Paula Deen’s Dr. Pepper Pecans

I have to admit, both Kevin and I are terrible at thinking up appetizers to bring to a party that isn’t just cheese, fruit, and crackers.  Should it be hot or should it be cold; should we bring homemade dip with chips or something something fancy?  Is there a theme and does whatever we look at match that theme?  This was a summer swim party in Dover, FL so we decided to bring the down-home to the party; I was hesitant at about the pecans because I was unsure how the end result would taste, but I fret for naught, this went over really well!!  We ended up cooking this a little longer since it would not cook down by half on our stove in the time cited, in the second batch we cooked the liquid lower/longer so that when the pecans were cooked in the syrup, the nuts would keep a crisper texture.



  •   1 Cup Dr.

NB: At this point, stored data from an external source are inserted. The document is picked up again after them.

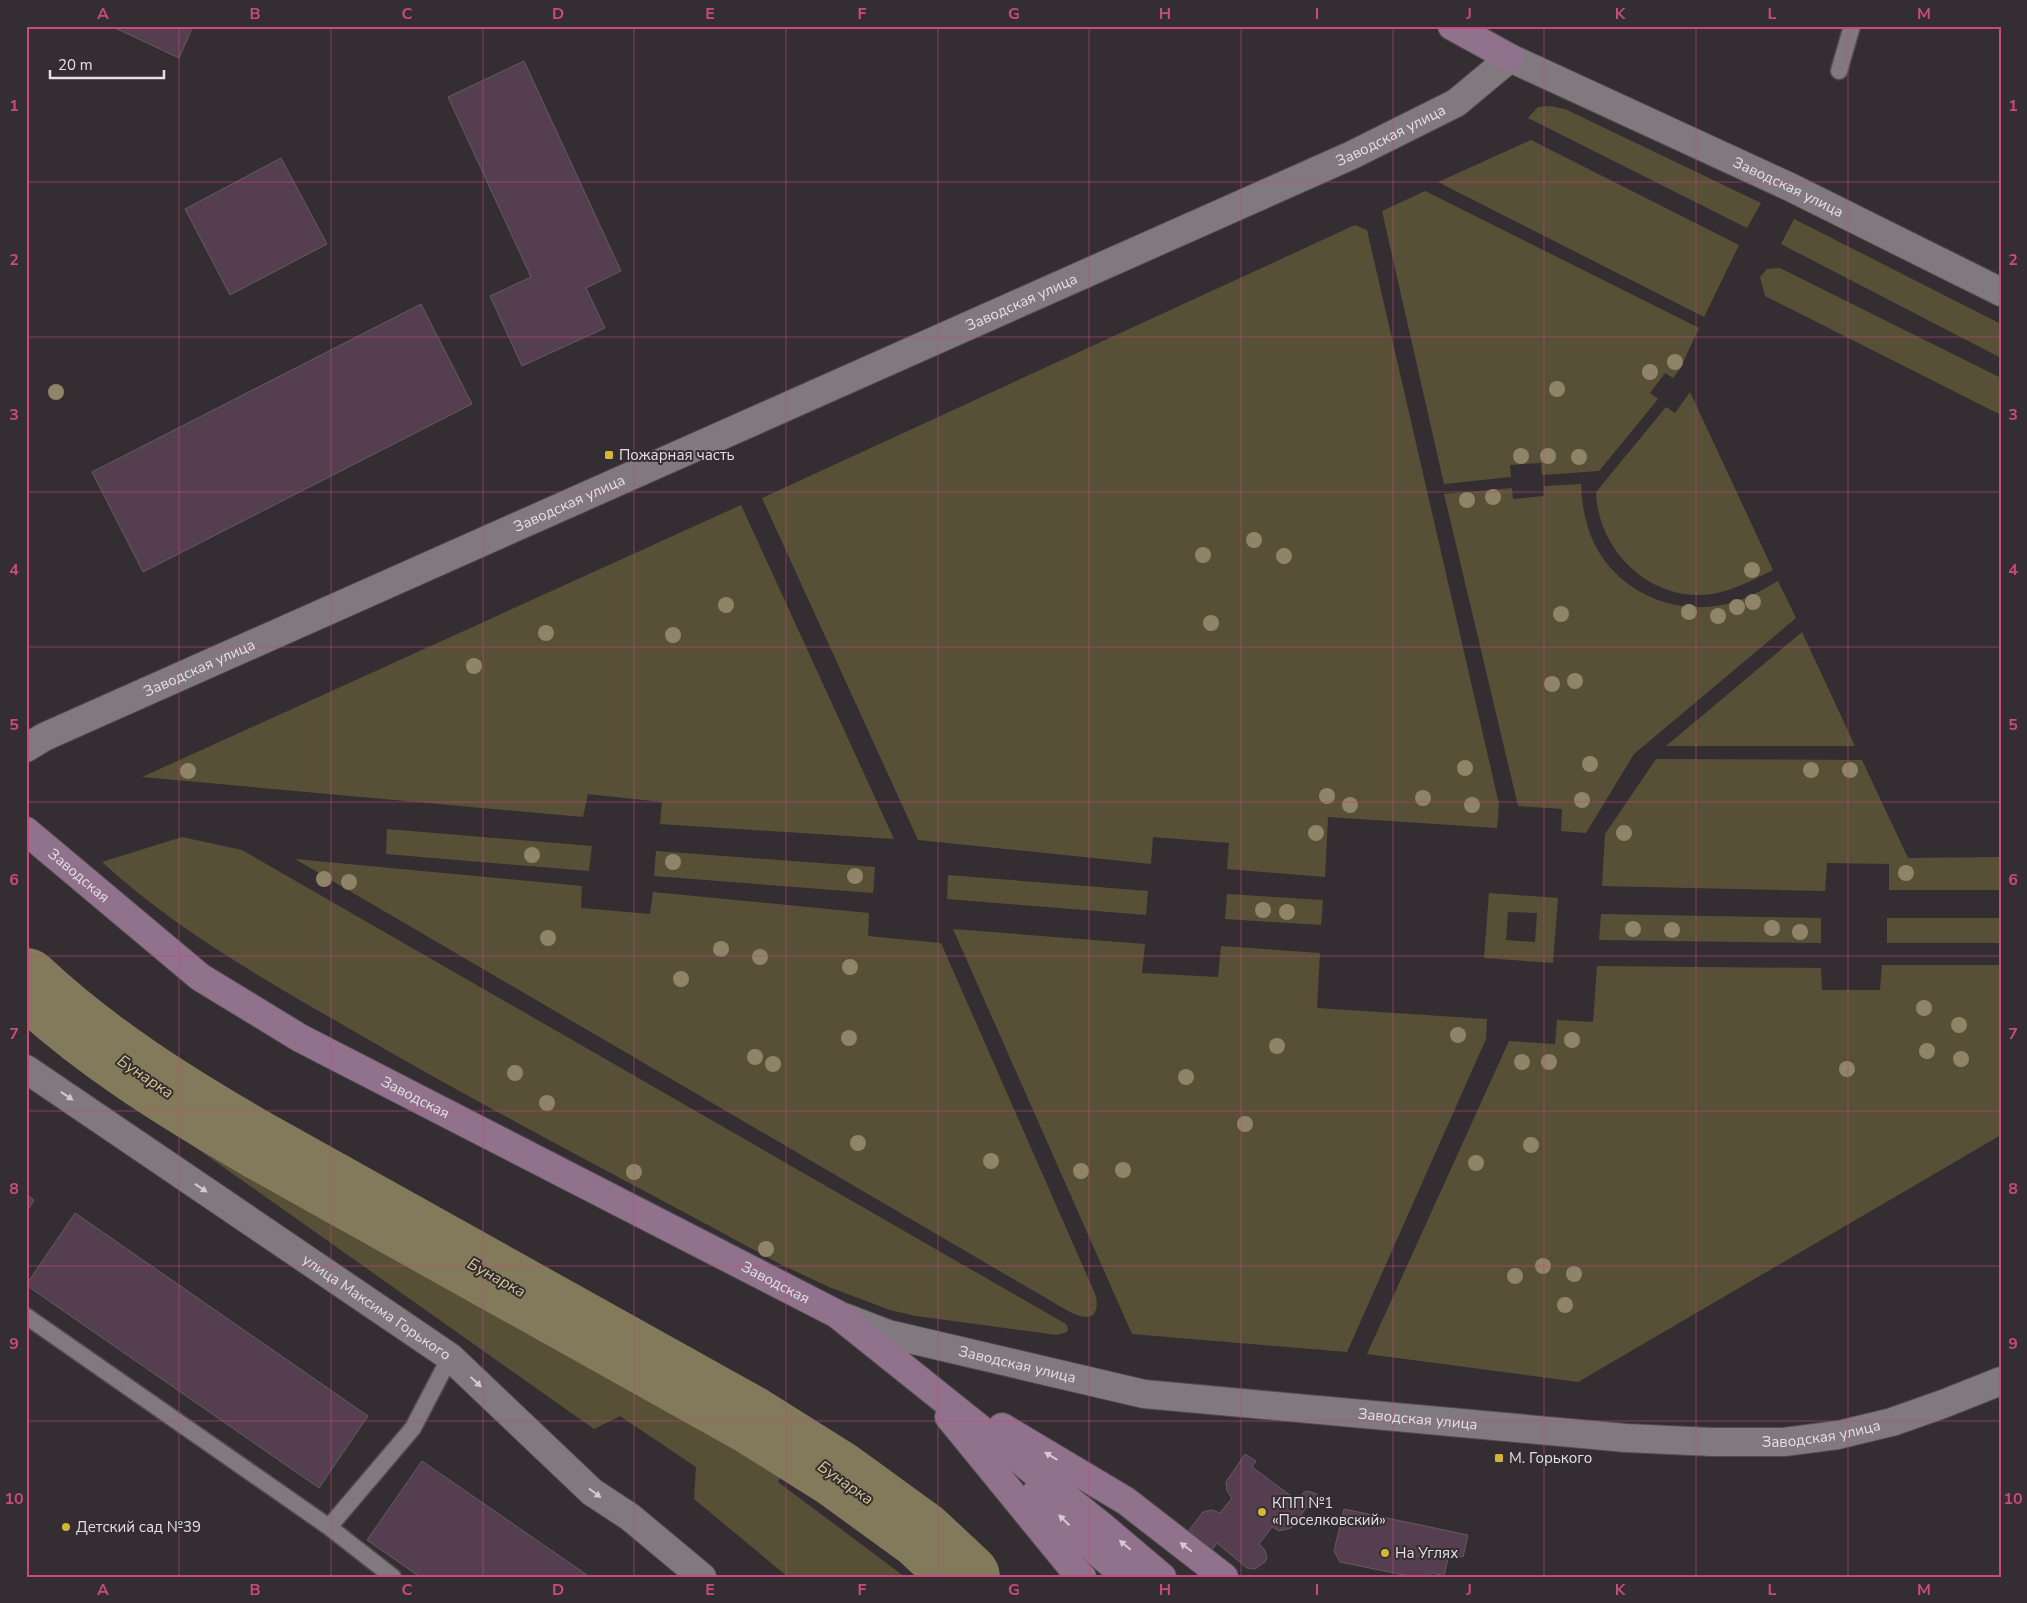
<svg xmlns="http://www.w3.org/2000/svg" width="2027" height="1603" viewBox="0 0 2027 1603" font-family="'Nunito Sans',sans-serif">
  <rect width="100%" height="100%" fill="#342e33"/>
  <path fill="#575037" fill-rule="evenodd" d="M1550 106 1565 109 1761 203 1747 228 1528 118 1538 107Z
    M1531 140 1739 245 1704 317 1438 182Z
    M1425 191 1699 328 1680 369 1673 378 1665 373 1650 393 1658 399 1599 471 1542 475 1541 463 1510 465 1511 477 1444 484 1382 211Z
    M1794 219 2001 324V358L1781 244Z
    M1355 225 1367 230 1499 804 1497 828 1328 817 1325 877 1227 869 1229 843 1153 837 1151 864 918 840 762 498Z
    M1780 268 2001 378V415L1765 296 1760 277 1767 269Z
    M1690 392 1773 570C1753 580 1734 590 1712 594 1651 603 1598 551 1596 492L1666 407 1675 413Z
    M1581 484C1582 504 1585 524 1594 543 1620 597 1685 620 1740 600 1754 595 1766 588 1778 581L1796 618 1634 754 1586 833 1561 831 1562 809 1518 806 1444 494 1512 488 1513 499 1544 496V486Z
    M741 505 894 839 660 824 662 802 588 794 583 817 142 777Z
    M1802 632 1855 746H1666Z
    M1656 759 1862 760 1908 858 2001 857V890H1889V864L1827 863 1825 891 1602 886 1605 834Z
    M387 829 592 846 589 871 386 854Z
    M182 837 242 850 1066 1324 1068 1328 1067 1332 1057 1335 916 1316 890 1310 829 1287 780 1264C637 1186 492 1112 352 1030 265 980 176 930 102 862Z
    M656 851 875 867 873 893 654 876Z
    M295 859 582 886 581 908 650 914 653 892 869 913 868 936 941 943 1096 1296C1100 1321 1086 1320 1068 1311Z
    M948 875 1148 891 1146 915 947 899Z
    M1489 893 1558 898 1553 963 1484 958ZM1508 912 1537 913 1535 942 1506 940Z
    M1227 894 1323 900 1321 925 1225 919Z
    M1601 914 1821 918V943L1599 940Z
    M1887 918H2001V943H1887Z
    M953 929 1145 944 1142 973 1218 977 1221 946 1320 953 1317 1008 1487 1019 1486 1039 1347 1352 1132 1334Z
    M1882 965H2001V1135L1578 1382 1367 1354 1509 1041 1555 1044 1557 1020 1593 1022 1597 966 1821 968 1822 990H1880Z
    M121 1084 366 1220 575 1325 795 1448 778 1482 905 1577H788L694 1499 696 1467 620 1416 594 1429 117 1092Z"/>
  <g fill="none" stroke-linecap="round" stroke-linejoin="round">
    <path stroke="#827a5b" stroke-width="68" d="M26 982C96 1048 177 1098 260 1146L751 1420 837 1474 921 1535 966 1577"/>
  </g>
  <path fill="#563e51" stroke="#625c61" d="M111 26H193L179 58Z
    M524 61 621 271 586 288 605 328 522 366 490 296 531 277 448 97Z
    M281 158 327 244 230 295 185 209Z
    M421 304 472 404 143 572 92 472Z
    M26 1194 34 1200 26 1213Z
    M75 1213 368 1416 319 1488 26 1285Z
    M1245 1454 1256 1461 1252 1467 1298 1501 1304 1492 1308 1491 1317 1494 1291 1528 1279 1531 1272 1527 1259 1544 1265 1550 1267 1558 1265 1562 1255 1569 1247 1568 1217 1543 1211 1551 1187 1533 1203 1512 1212 1510 1220 1513 1232 1498 1227 1491 1226 1482Z
    M422 1461 590 1577H420L367 1540Z
    M1344 1509 1468 1535 1463 1557 1449 1554 1444 1576 1432 1573 1426 1577H1414L1340 1562 1334 1551Z"/>
  <g fill="none" stroke-linecap="round" stroke-linejoin="round">
    <g stroke="#504b4e" stroke-width="19">
      <path id="lane" d="M1839 71 1852 26
        M26 1316 329 1527 413 1428 450 1357
        M329 1527 393 1577"/>
    </g>
    <g stroke="#504b4e" stroke-width="30">
      <g id="street">
        <path id="s1" d="M26 748 44 737 1352 155 1456 103 1510 58 1790 187 2001 292"/>
        <path id="s2" d="M26 1069 450 1357 592 1492 630 1517 702 1577"/>
        <path id="s3" d="M844 1317 888 1334 1144 1394 1626 1438 1712 1442H1784L1838 1435 1892 1422 1943 1404 2001 1381"/>
      </g>
    </g>
    <g stroke="#504b4e" stroke-width="30">
      <g id="secondary">
        <path d="M1452 26 1510 58"/>
        <path id="s4" d="M26 831 200 977 300 1038 837 1314 1103 1527 1162 1577"/>
        <path d="M949 1417 1070 1565 1082 1577"/>
        <path d="M1002 1427 1126 1501 1224 1577"/>
        <path d="M1036 1493 1088 1544 1126 1577"/>
      </g>
    </g>
    <use href="#lane" stroke="#80797e" stroke-width="16"/>
    <use href="#street" stroke="#80797e" stroke-width="28"/>
    <use href="#secondary" stroke="#91728c" stroke-width="28"/>
  </g>
  <g fill="#8f8467">
    <circle cx="1675" cy="362" r="8"/>
    <circle cx="1650" cy="372" r="8"/>
    <circle cx="1557" cy="389" r="8"/>
    <circle cx="56" cy="392" r="8"/>
    <circle cx="1521" cy="456" r="8"/>
    <circle cx="1548" cy="456" r="8"/>
    <circle cx="1579" cy="457" r="8"/>
    <circle cx="1493" cy="497" r="8"/>
    <circle cx="1467" cy="500" r="8"/>
    <circle cx="1254" cy="540" r="8"/>
    <circle cx="1203" cy="555" r="8"/>
    <circle cx="1284" cy="556" r="8"/>
    <circle cx="1752" cy="570" r="8"/>
    <circle cx="1753" cy="602" r="8"/>
    <circle cx="726" cy="605" r="8"/>
    <circle cx="1737" cy="607" r="8"/>
    <circle cx="1689" cy="612" r="8"/>
    <circle cx="1561" cy="614" r="8"/>
    <circle cx="1718" cy="616" r="8"/>
    <circle cx="1211" cy="623" r="8"/>
    <circle cx="546" cy="633" r="8"/>
    <circle cx="673" cy="635" r="8"/>
    <circle cx="474" cy="666" r="8"/>
    <circle cx="1575" cy="681" r="8"/>
    <circle cx="1552" cy="684" r="8"/>
    <circle cx="1590" cy="764" r="8"/>
    <circle cx="1465" cy="768" r="8"/>
    <circle cx="1811" cy="770" r="8"/>
    <circle cx="1850" cy="770" r="8"/>
    <circle cx="188" cy="771" r="8"/>
    <circle cx="1327" cy="796" r="8"/>
    <circle cx="1423" cy="798" r="8"/>
    <circle cx="1582" cy="800" r="8"/>
    <circle cx="1350" cy="805" r="8"/>
    <circle cx="1472" cy="805" r="8"/>
    <circle cx="1316" cy="833" r="8"/>
    <circle cx="1624" cy="833" r="8"/>
    <circle cx="532" cy="855" r="8"/>
    <circle cx="673" cy="862" r="8"/>
    <circle cx="1906" cy="873" r="8"/>
    <circle cx="855" cy="876" r="8"/>
    <circle cx="324" cy="879" r="8"/>
    <circle cx="349" cy="882" r="8"/>
    <circle cx="1263" cy="910" r="8"/>
    <circle cx="1287" cy="912" r="8"/>
    <circle cx="1772" cy="928" r="8"/>
    <circle cx="1633" cy="929" r="8"/>
    <circle cx="1672" cy="930" r="8"/>
    <circle cx="1800" cy="932" r="8"/>
    <circle cx="548" cy="938" r="8"/>
    <circle cx="721" cy="949" r="8"/>
    <circle cx="760" cy="957" r="8"/>
    <circle cx="850" cy="967" r="8"/>
    <circle cx="681" cy="979" r="8"/>
    <circle cx="1924" cy="1008" r="8"/>
    <circle cx="1959" cy="1025" r="8"/>
    <circle cx="1458" cy="1035" r="8"/>
    <circle cx="849" cy="1038" r="8"/>
    <circle cx="1572" cy="1040" r="8"/>
    <circle cx="1277" cy="1046" r="8"/>
    <circle cx="1927" cy="1051" r="8"/>
    <circle cx="755" cy="1057" r="8"/>
    <circle cx="1961" cy="1059" r="8"/>
    <circle cx="1522" cy="1062" r="8"/>
    <circle cx="1549" cy="1062" r="8"/>
    <circle cx="773" cy="1064" r="8"/>
    <circle cx="1847" cy="1069" r="8"/>
    <circle cx="515" cy="1073" r="8"/>
    <circle cx="1186" cy="1077" r="8"/>
    <circle cx="547" cy="1103" r="8"/>
    <circle cx="1245" cy="1124" r="8"/>
    <circle cx="858" cy="1143" r="8"/>
    <circle cx="1531" cy="1145" r="8"/>
    <circle cx="991" cy="1161" r="8"/>
    <circle cx="1476" cy="1163" r="8"/>
    <circle cx="1123" cy="1170" r="8"/>
    <circle cx="1081" cy="1171" r="8"/>
    <circle cx="634" cy="1172" r="8"/>
    <circle cx="766" cy="1249" r="8"/>
    <circle cx="1543" cy="1266" r="8"/>
    <circle cx="1574" cy="1274" r="8"/>
    <circle cx="1515" cy="1276" r="8"/>
    <circle cx="1565" cy="1305" r="8"/>
  </g>
  <defs><path id="oneway-solid" d="M-6-.8H1V-3.2L6.5 0L1 3.2V.8H-6Z" transform="scale(1.25)"/></defs>
  <g fill="#d0cbcf">
    <use href="#oneway-solid" transform="translate(67 1096) rotate(34)"/>
    <use href="#oneway-solid" transform="translate(201 1188) rotate(34)"/>
    <use href="#oneway-solid" transform="translate(476 1382) rotate(43)"/>
    <use href="#oneway-solid" transform="translate(595 1493) rotate(37)"/>
  </g>
  <g fill="#d3cad2">
    <use href="#oneway-solid" transform="translate(1051 1456) rotate(-149)"/>
    <use href="#oneway-solid" transform="translate(1064 1520) rotate(-136)"/>
    <use href="#oneway-solid" transform="translate(1125 1545) rotate(-140)"/>
    <use href="#oneway-solid" transform="translate(1186 1547) rotate(-143)"/>
  </g>
  <path fill="none" stroke="#ca4a7d" stroke-width="1" stroke-opacity="0.55" d="M179 26V1577M331 26V1577M483 26V1577M634 26V1577M786 26V1577M938 26V1577M1089 26V1577M1241 26V1577M1393 26V1577M1544 26V1577M1696 26V1577M1848 26V1577M26 182H2001M26 337H2001M26 492H2001M26 647H2001M26 802H2001M26 956H2001M26 1111H2001M26 1266H2001M26 1421H2001"/>
  <g fill="#d4b535" stroke="#342e33" stroke-width="2">
    <rect x="604" y="450" width="10" height="10" rx="2.5"/>
    <rect x="1494" y="1453" width="10" height="10" rx="2.5"/>
    <circle cx="1262" cy="1512" r="5"/>
    <circle cx="66" cy="1527" r="5"/>
    <circle cx="1385" cy="1553" r="5"/>
  </g>
  <g text-anchor="middle" stroke-width="4" stroke-linejoin="round" paint-order="stroke">
    <g font-size="15" fill="#e4e0e3" stroke="#342e33">
      <text dy="5" stroke="none"><textPath href="#s1" startOffset="1496">Заводская улица</textPath></text>
      <text dy="5" stroke="none"><textPath href="#s1" startOffset="1946">Заводская улица</textPath></text>
      <text dy="5" stroke="none"><textPath href="#s1" startOffset="1091">Заводская улица</textPath></text>
      <text dy="5" stroke="none"><textPath href="#s1" startOffset="596">Заводская улица</textPath></text>
      <text dy="5" stroke="none"><textPath href="#s1" startOffset="191">Заводская улица</textPath></text>
      <text dy="5" stroke="none"><textPath href="#s4" startOffset="69">Заводская</textPath></text>
      <text dy="5" stroke="none"><textPath href="#s4" startOffset="474">Заводская</textPath></text>
      <text dy="5" stroke="none"><textPath href="#s4" startOffset="879">Заводская</textPath></text>
      <text dy="5" stroke="none"><textPath href="#s2" startOffset="424">улица Максима Горького</textPath></text>
      <text dy="5" stroke="none"><textPath href="#s3" startOffset="180">Заводская улица</textPath></text>
      <text dy="5" stroke="none"><textPath href="#s3" startOffset="585">Заводская улица</textPath></text>
      <text dy="5" stroke="none"><textPath href="#s3" startOffset="990">Заводская улица</textPath></text>
    </g>
    <g font-size="15" fill="#e4e0e3" stroke="#342e33" text-anchor="start">
      <text x="619" y="460">Пожарная часть</text>
      <text x="1509" y="1463">М. Горького</text>
      <text x="1272" y="1508">КПП №1<tspan x="1272" dy="17">«Поселковский»</tspan></text>
      <text x="76" y="1532">Детский сад №39</text>
      <text x="1395" y="1558">На Углях</text>
    </g>
    <g font-size="16" font-style="italic" fill="#d6c78e" stroke="#342e33">
      <text transform="translate(146 1076) rotate(34)" y="6">Бунарка</text>
      <text transform="translate(497 1277) rotate(29)" y="6">Бунарка</text>
      <text transform="translate(846 1482) rotate(35)" y="6">Бунарка</text>
    </g>
  </g>
  <rect width="2027" height="1603" fill="none" stroke="#342e33" stroke-width="55"/>
  <path d="M50 70v8h114v-8" fill="none" stroke="#e4e0e3" stroke-width="2.5"/>
  <text x="58" y="70" font-size="15" fill="#e4e0e3" stroke="#342e33" stroke-width="4" paint-order="stroke">20 m</text>
  <rect x="28" y="28" width="1972" height="1548" fill="none" stroke="#ca4a7d" stroke-width="2"/>
  <g font-size="16" text-anchor="middle" font-weight="bold" fill="#ca4a7d">
    <text x="103" y="19">A</text>
    <text x="255" y="19">B</text>
    <text x="407" y="19">C</text>
    <text x="558" y="19">D</text>
    <text x="710" y="19">E</text>
    <text x="862" y="19">F</text>
    <text x="1014" y="19">G</text>
    <text x="1165" y="19">H</text>
    <text x="1317" y="19">I</text>
    <text x="1469" y="19">J</text>
    <text x="1620" y="19">K</text>
    <text x="1772" y="19">L</text>
    <text x="1924" y="19">M</text>
    <text x="14" y="111">1</text>
    <text x="2013" y="111">1</text>
    <text x="14" y="265">2</text>
    <text x="2013" y="265">2</text>
    <text x="14" y="420">3</text>
    <text x="2013" y="420">3</text>
    <text x="14" y="575">4</text>
    <text x="2013" y="575">4</text>
    <text x="14" y="730">5</text>
    <text x="2013" y="730">5</text>
    <text x="14" y="885">6</text>
    <text x="2013" y="885">6</text>
    <text x="14" y="1039">7</text>
    <text x="2013" y="1039">7</text>
    <text x="14" y="1194">8</text>
    <text x="2013" y="1194">8</text>
    <text x="14" y="1349">9</text>
    <text x="2013" y="1349">9</text>
    <text x="14" y="1504">10</text>
    <text x="2013" y="1504">10</text>
    <text x="103" y="1595">A</text>
    <text x="255" y="1595">B</text>
    <text x="407" y="1595">C</text>
    <text x="558" y="1595">D</text>
    <text x="710" y="1595">E</text>
    <text x="862" y="1595">F</text>
    <text x="1014" y="1595">G</text>
    <text x="1165" y="1595">H</text>
    <text x="1317" y="1595">I</text>
    <text x="1469" y="1595">J</text>
    <text x="1620" y="1595">K</text>
    <text x="1772" y="1595">L</text>
    <text x="1924" y="1595">M</text>
  </g>
</svg>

Pepper
  •   1 Cup Pecan Halves
  •   1 tablespoons (1/4 stick) butter
  •   salt

P1090992 P1090991


  1. Preheat the oven to 350 degrees F.  Line a rimmed baking sheet with foil.
  2. In a small saucepan, bring the Dr. Pepper and butter to a boil over medium high heat.  Simmer until the liquid reduces by half, roughly 15-25 minutes.
  3. Stir in the pecans and continue to cook until the liquid becomes a sticky glaze, 3-4 minutes.  Add a big pinch of salt, stir and transfer to the nuts to the prepared baking sheet.
  4. Bake, stirring once or twice, until toasted, about 10 minutes.